One of the biggest problems facing people who are contemplating getting married is the problem of expectations. We usually expect more from the potential spouse, and less of ourselves. Furthermore, we expect our future spouse to feed our own idolatries. Then, when they do not, we turn on them. Paul addresses these problems and others, advocating a reconciliation mindset full of God’s grace.


----------



## Tripel (Mar 22, 2012)

Paul's marriage material (both written and lectures) is outstanding, so I would also highly recommend the book. 

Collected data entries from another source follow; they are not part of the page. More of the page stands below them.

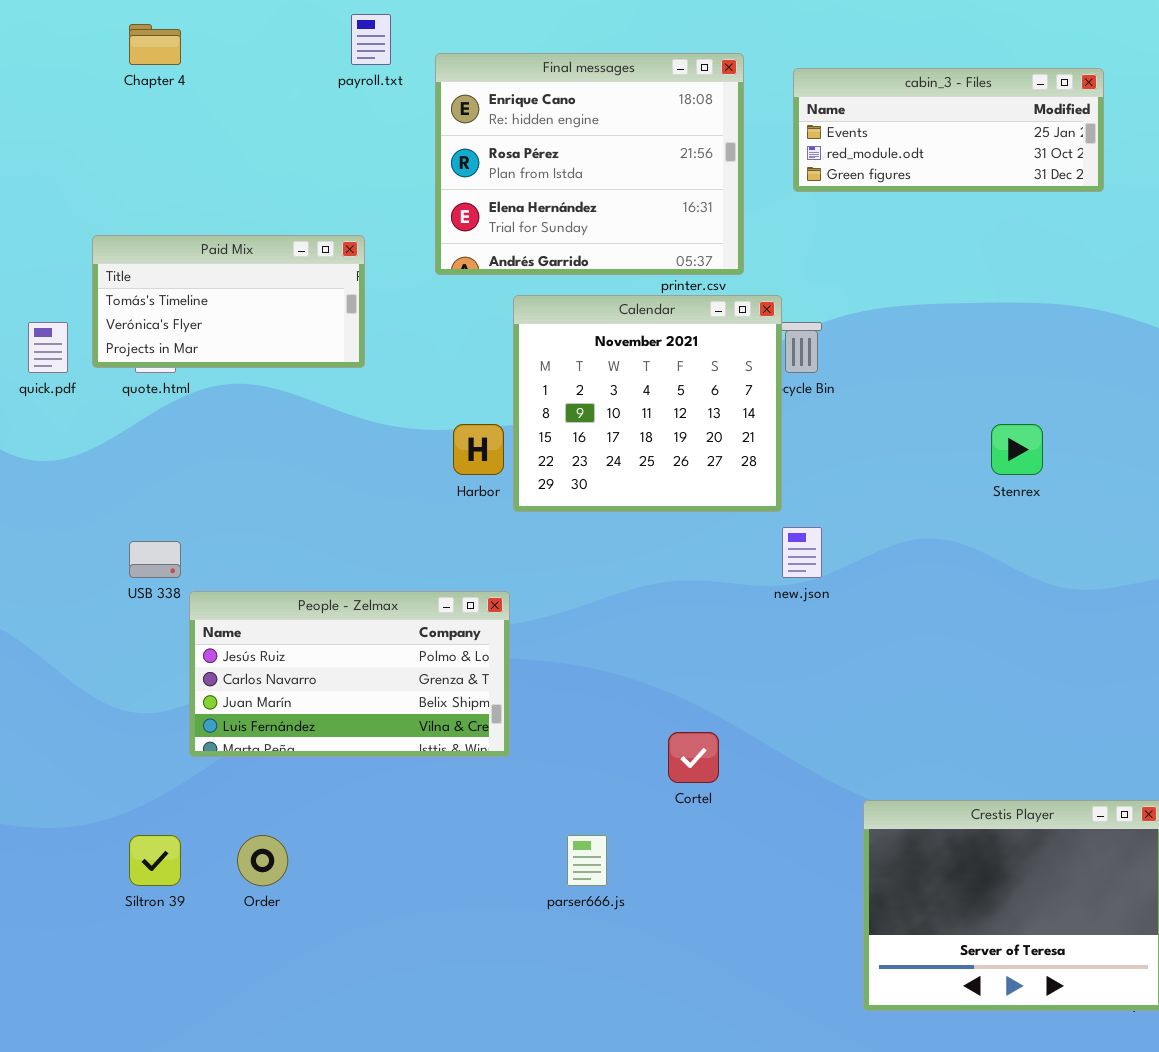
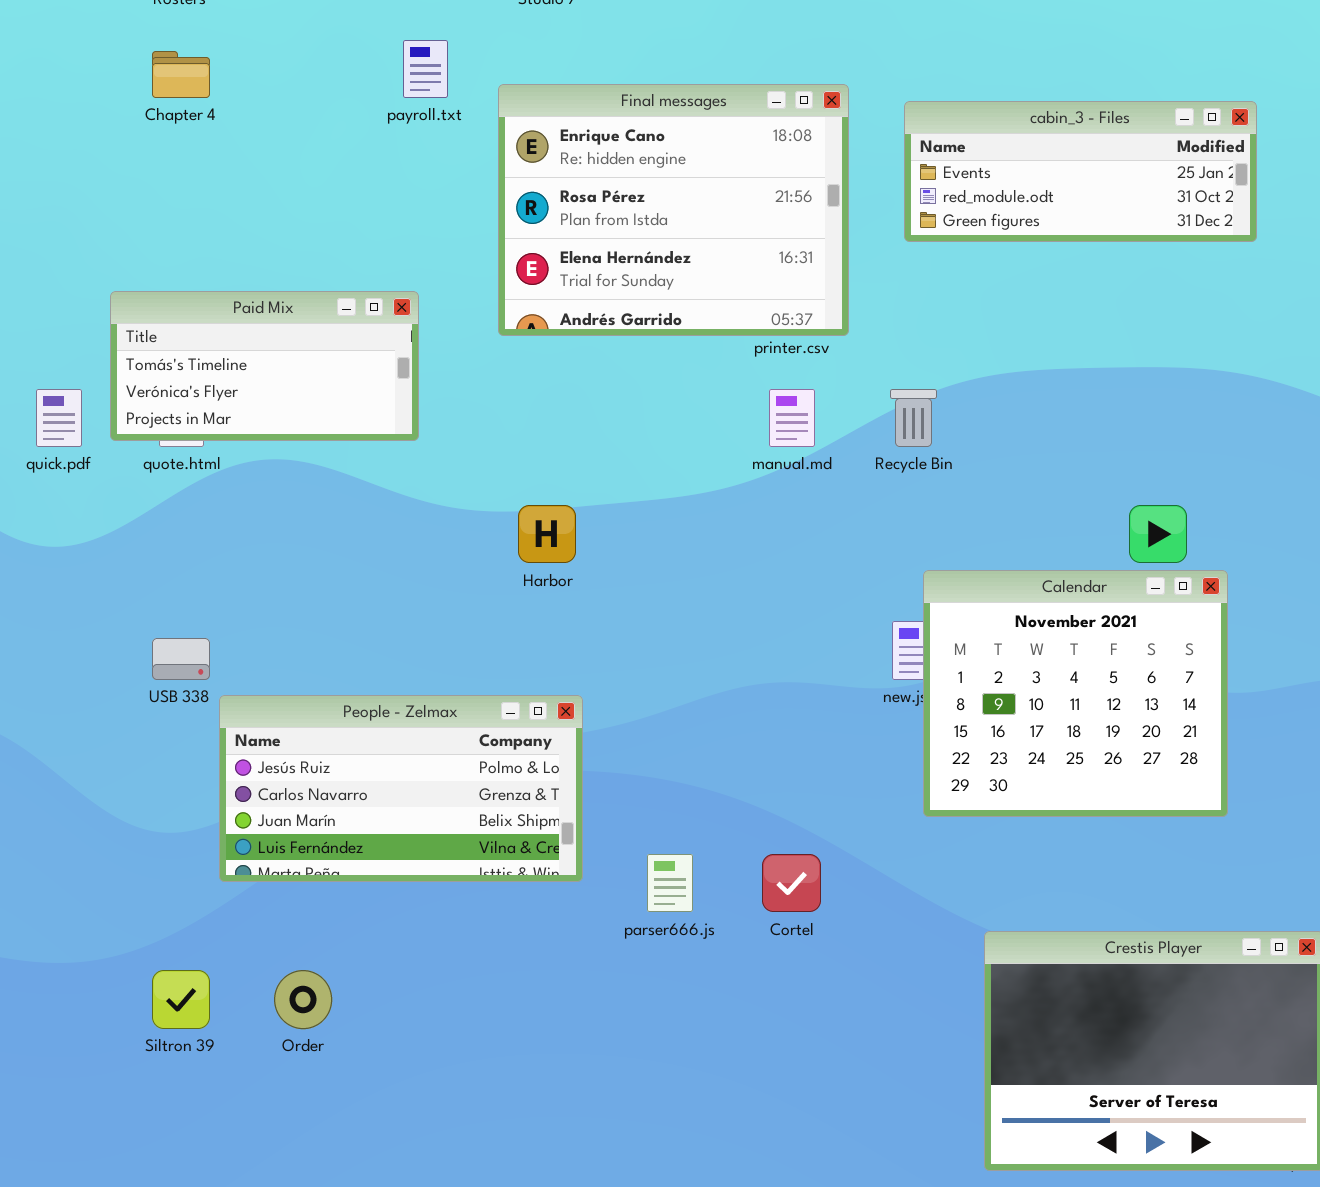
Calendar: [513,295,782,512] -> [923,570,1228,817], moved
parser666.js: [567,835,607,886] -> [647,854,693,912], moved

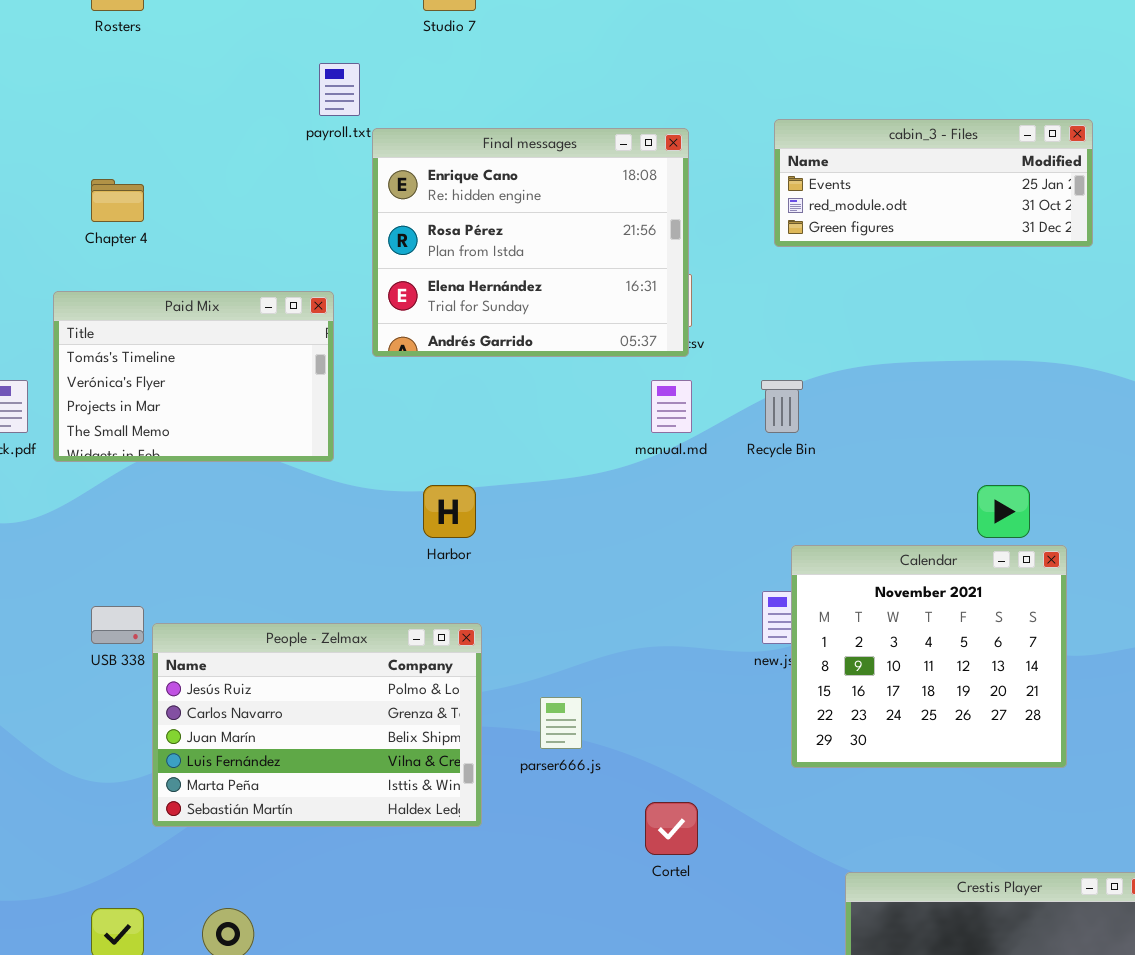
Chapter 4: [152,51,210,98] -> [91,179,144,222], moved
Final messages: [498,84,849,336] -> [372,128,689,357], moved
Paid Mix: [110,291,419,441] -> [53,291,334,462], resized
People - Zelmax: [219,695,583,882] -> [152,623,482,827], resized
parser666.js: [647,854,693,912] -> [540,697,582,749], moved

Several of his series (marriage, parenting, anger, etc.) use much of the same foundational content, so you will get some repeats when going from one topic to another. But I don't mention this as a negative, but rather a positive. All of these topics center on the heart, so it is natural that there are similarities. So even if you aren't married, you can gain A LOT by reading _What Did You Expect_. Many of the same principles can be applied to a variety of relationships.


----------



## fredtgreco (Mar 22, 2012)

We used the DVD series a few months ago in a Sunday school class. Excellent material, and very helpful.


----------



## rookie (Mar 22, 2012)

I would have to say it's some of the best material for marriage, and even for singles that are contemplating marriage.

Paul focuses on your own sin, and how most people get in disagreements because the other person is in your way of achieving your goals. He also has a book out there called "War of Words" that is highly recommended as well.

But as Fred mentioned, getting the accompanied DVD's is how you're going to get the most out of this seminar.


----------